→ Task statement: Please find all lines in the data that hold the string "rowspan" and copy them.

→ Data for review:

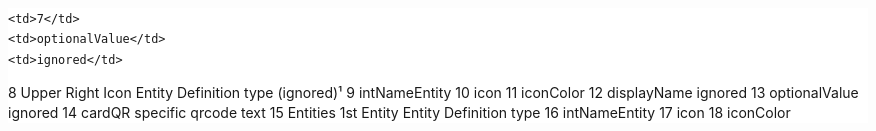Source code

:     <td>7</td>
    <td>optionalValue</td>
    <td>ignored</td>
  </tr>
  <tr>
    <td>8</td>
    <td rowspan="6">Upper Right Icon</td>
    <td rowspan="6">Entity Definition</td>
    <td>type</td>
    <td>(ignored)¹</td>
  </tr>
  <tr>
    <td>9</td>
    <td>intNameEntity</td>
    <td></td>
  </tr>
  <tr>
    <td>10</td>
    <td>icon</td>
    <td></td>
  </tr>
  <tr>
    <td>11</td>
    <td>iconColor</td>
    <td></td>
  </tr>
  <tr>
    <td>12</td>
    <td>displayName</td>
    <td>ignored</td>
  </tr>
  <tr>
    <td>13</td>
    <td>optionalValue</td>
    <td>ignored</td>
  </tr>
  <tr>
    <td>14</td>
    <td colspan="3">cardQR specific</td>
    <td>qrcode text</td>
    <td></td>
  </tr>
  <tr>
    <td>15</td>
    <td rowspan="12">Entities</td>
    <td rowspan="6">1st Entity</td>
    <td rowspan="6">Entity Definition</td>
    <td>type</td>
    <td></td>
  </tr>
  <tr>
    <td>16</td>
    <td>intNameEntity</td>
    <td></td>
  </tr>
  <tr>
    <td>17</td>
    <td>icon</td>
    <td></td>
  </tr>
  <tr>
    <td>18</td>
    <td>iconColor</td>
    <td></td>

→ Result:
    <td rowspan="6">Upper Right Icon</td>
    <td rowspan="6">Entity Definition</td>
    <td rowspan="12">Entities</td>
    <td rowspan="6">1st Entity</td>
    <td rowspan="6">Entity Definition</td>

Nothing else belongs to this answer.